------ Source information
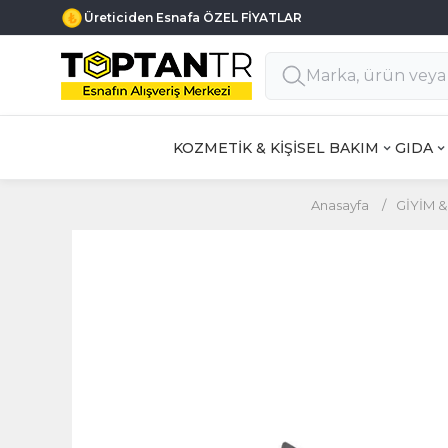
Haftanın 7 Günü MÜŞTERİ DESTEK
KOZMETİK & KİŞİSEL BAKIM
GIDA
Anasayfa
/
GİYİM 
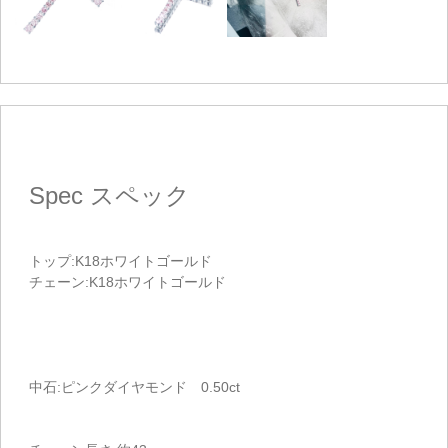
Spec
スペック
トップ:K18ホワイトゴールド
チェーン:K18ホワイトゴールド
中石:ピンクダイヤモンド 0.50ct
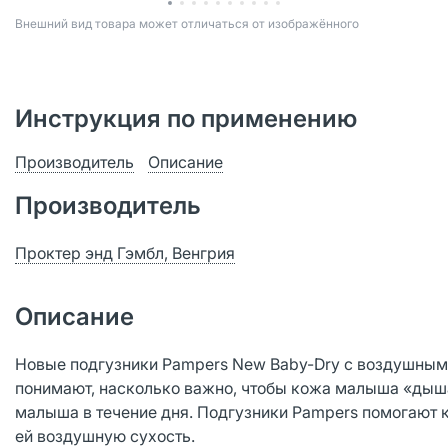
Bнешний вид товара может отличаться от изображённого
Инструкция по применению
Производитель
Описание
Производитель
Проктер энд Гэмбл, Венгрия
Описание
Новые подгузники Pampers New Baby-Dry с воздушным
понимают, насколько важно, чтобы кожа малыша «дыша
малыша в течение дня. Подгузники Pampers помогают 
ей воздушную сухость.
------------
What you need to do: Transcribe all records verbatim, no pictures.

Answer box:
Haftanın 7 Günü MÜŞTERİ DESTEK
KOZMETİK & KİŞİSEL BAKIM
GIDA
Anasayfa
/
GİYİM 
Spec
スペック
トップ:K18ホワイトゴールド
チェーン:K18ホワイトゴールド
中石:ピンクダイヤモンド 0.50ct
Bнешний вид товара может отличаться от изображённого
Инструкция по применению
Производитель
Описание
Производитель
Проктер энд Гэмбл, Венгрия
Описание
Новые подгузники Pampers New Baby-Dry с воздушным
понимают, насколько важно, чтобы кожа малыша «дыша
малыша в течение дня. Подгузники Pampers помогают 
ей воздушную сухость.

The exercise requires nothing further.